Vandenbroucke ou le retour d’un paria
Grosse surprise: Frank Vandenbroucke fait son grand retour en politique. Et par la grande porte en plus. Il devient vice-premier ministre et ministre de la Santé et des Affaires sociales dans le nouveau gouvernement. Portrait.
Le président du SP.A, Conner Rousseau, avait promis une bombe et il a tenu parole en annonçant le retour d’un vieux guerrier de la politique. Vandenbroucke avait quitté la scène il y a plus de 10 ans, pas vraiment avec les honneurs, mais le voilà de retour. La preuve vivante qu’il ne faut donc jamais dire jamais.
L’homme a été au faite de sa gloire au début des années 2000 lorsqu’il redonne, avec Johan Vande Lanotte, Patrick Janssens et le regretté Steve Stevaert, un nouveau souffle au « socialistische partij » (SP).
Mais, dix ans plus tard, il va quitter, contre son gré, la politique. Il sera en effet poussé vers la sortie après les élections de 2009. Bien qu’ayant obtenu de bons résultats, il n’obtiendra pas une nouvelle place au gouvernement. C’était le choix de la présidente d’alors, Caroline Gennez. Vandenbroucke ne voulait pas tirer la liste européenne et était régulièrement en conflit avec d’autres pontes du parti. Un choix qu’on va longtemps reprocher à Gennez. Son départ forcé et dans la douleur est généralement considéré comme une grande perte pour les socialistes, y compris au sein du parti.
L’homme replonge dans sa carrière scientifique et universitaire. En effet dans la seconde moitié des années 90, Vandenbroucke avait déjà pris un congé pour obtenir un doctorat à Oxford. Et, il y a quatre ans, il est devenu professeur à l’université d’Amsterdam.
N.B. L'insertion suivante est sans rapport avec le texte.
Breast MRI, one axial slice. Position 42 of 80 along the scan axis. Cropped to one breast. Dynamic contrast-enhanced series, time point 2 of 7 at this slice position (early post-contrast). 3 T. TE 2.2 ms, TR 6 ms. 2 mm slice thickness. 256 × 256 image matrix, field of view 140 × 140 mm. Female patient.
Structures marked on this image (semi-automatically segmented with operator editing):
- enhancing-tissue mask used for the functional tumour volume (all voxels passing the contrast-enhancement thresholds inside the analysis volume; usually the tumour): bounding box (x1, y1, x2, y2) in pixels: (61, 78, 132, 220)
Vandenbroucke, spécialiste des pensions et de la sécurité sociale
Tout en poursuivant une carrière académique dans les universités d’Anvers, de Louvain et d’Amsterdam, il était aussi actif comme président du comité national des Pensions, l’organe d’avis et de concertation dans le cadre de la réforme des pensions du gouvernement fédéral.
Ce travailleur acharné n’a jamais cessé de se préoccuper d’une série d’enjeux sociétaux fondamentaux. Comme lorsqu’il a envoyé une proposition ambitieuse de réforme des pensions, dont il a remis le rapport final au ministre des pensions de l’époque, Alexander De Croo et qui restera largement lettre morte au sein du gouvernement Michel.
Cela ne l’a pas empêché ses dernières années d’avoir des contacts occasionnels avec le parti où de donner des conseils en coulisses.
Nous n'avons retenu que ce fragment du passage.